Report 98118.1 Summary - March 1999

State Board of Equalization:

Budget Increases for Additional Auditors Have Not Increased Audit Revenues as Much as Expected


Although the Board of Equalization (board) has increased its revenues from audit activities, the increases are significantly less than the board projected. Beginning in fiscal year 1992-93, the Legislature approved 250 auditing positions to supplement the board's audit staff. This was based on the board's assertion that the additional staff would return $5 for every $1 of increased funding for a total of $364.2 million by fiscal year 1997-98. The increased revenue has reached only $241.2 million, however, which is $123 million less than projected. Consequently, the rate of return on the funding is only $3 for every additional $1 spent. When we adjust this figure to consider that the new auditors are generally placed on less complicated, lower-dollar audits and to account for a sales tax increase in July 1991, the true rate of return is closer to $2 for every $1 spent.

The board does not meet its revenue projections for several reasons. Despite the added staff, annual audit hours during fiscal year 1997-98 were essentially the same as they were before the staffing increase. Audit hours directly affect revenues; therefore, lower audit hours mean lower audit revenues. Further, the board has assigned more than half of the new staff to support positions that do not directly generate audit revenues.
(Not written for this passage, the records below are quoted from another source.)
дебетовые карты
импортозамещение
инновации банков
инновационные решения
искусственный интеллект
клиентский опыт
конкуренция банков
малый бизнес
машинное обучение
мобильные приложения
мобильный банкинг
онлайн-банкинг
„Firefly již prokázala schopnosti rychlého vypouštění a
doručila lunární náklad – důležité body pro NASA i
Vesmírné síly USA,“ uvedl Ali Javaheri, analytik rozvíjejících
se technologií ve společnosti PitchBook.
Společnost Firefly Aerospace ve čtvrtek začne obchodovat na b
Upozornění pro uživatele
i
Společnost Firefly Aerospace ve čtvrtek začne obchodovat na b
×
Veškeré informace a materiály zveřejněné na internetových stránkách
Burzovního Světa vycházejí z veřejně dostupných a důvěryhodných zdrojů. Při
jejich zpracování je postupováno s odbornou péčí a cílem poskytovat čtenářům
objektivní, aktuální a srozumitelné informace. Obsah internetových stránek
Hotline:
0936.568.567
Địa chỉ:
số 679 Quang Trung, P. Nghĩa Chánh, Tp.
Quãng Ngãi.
We also found that the board's revenue projections have some flaws. First, the board did not consider that new auditors spend less time conducting audits and produce lower-dollar assessments during their first year of employment. Additionally, experienced auditors do not produce audit revenues while training new staff. Another flaw is that the board overestimated the average amount of time auditors actually spend on audits: it used an average of 1,600 audit hours per auditor per year in its calculations, but our review found that auditors average only 1,400 hours per year. Moreover, the board did not always factor in staff vacancies.

Finally, the Legislature asked the board to report on audit program revenues, costs, and staffing. We found that the board's report is sufficiently responsive and generally accurate. However, the information requested for inclusion in the report was not specific enough to allow readers to fully assess the additional revenues resulting from the additional audit positions.


The board should use approved audit positions to conduct audits. If the board determines that the auditors are better used elsewhere, it should report staff reassignments to the Legislature. The Legislature and the board should agree on how to determine the additional revenues that new audit positions will generate. Also, the Legislature should require the board to report any reassigned audit positions.

To project audit revenues more accurately, the board must consider the reduced audit hours and added training costs of new auditors. In addition, the board should base its revenue projections on the actual time staff spend on audits and realistic staff vacancy rates.

Finally, the Legislature should tailor its future requests for information from the board to address specific concerns.


The Board of Equalization generally agrees with our findings, and provided additional perspective and clarification on its use of auditor positions to perform support functions.